Hi, I’m training a car to drive around some obstacles. I’m running two versions of the agent one with continuous actions -steering and acceleration- and one with discrete actions, where steering and acceleration are the same values that I use in the continuous version, discretized in N values.
I’m training with PPO, and I get these two plots for the reward: Imgur: The magic of the Internet
As you can see, while discrete continues to improve, the continuous version is completely stuck.
I’m not asking you anything specific to my code, but I’d like to have some insights about how can this happen. Could it be due to not enough exploration?
If you need other information ask me.
Interesting. Some questions:
- Is it at all possible (maybe due to a bug or side effect) that -1 is the maximum lifetime achievable reward value for your Continuous version?
- What’s your observation stack size on the Continuous version? Today I had a variant of my training where, after adding 2 more observations, it started to act weirdly and plateau after a while with some random spikes, not unsimilar to your case (thought it plateaued on the bottom). It was fixed again by removing 2 observations (bringing it from 18 to 16 again, ray sensors notwithstanding).
- Just in case it’s relevant, how many num_layers do you have in your Yaml config settings for this training? (I have 3.)

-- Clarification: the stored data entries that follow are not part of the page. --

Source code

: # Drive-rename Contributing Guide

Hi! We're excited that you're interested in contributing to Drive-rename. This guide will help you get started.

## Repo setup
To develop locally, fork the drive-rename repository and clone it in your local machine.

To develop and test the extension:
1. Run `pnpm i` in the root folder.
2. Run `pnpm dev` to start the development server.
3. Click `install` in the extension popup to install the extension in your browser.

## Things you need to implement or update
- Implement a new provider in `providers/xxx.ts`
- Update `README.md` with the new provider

On a side note, in my tries for a target-finding helicopter, I ended up using Continous, as Discrete never properly worked (I had figured by restricting it to what are basically WASD keypress bools, I’d optimize the decision room, but that wasn’t successful), and I also ended up using rather more ray sensors than less. I’m not 100% sure though which change it was that brought big improvements (the Continuous switch, or the Sensors additions).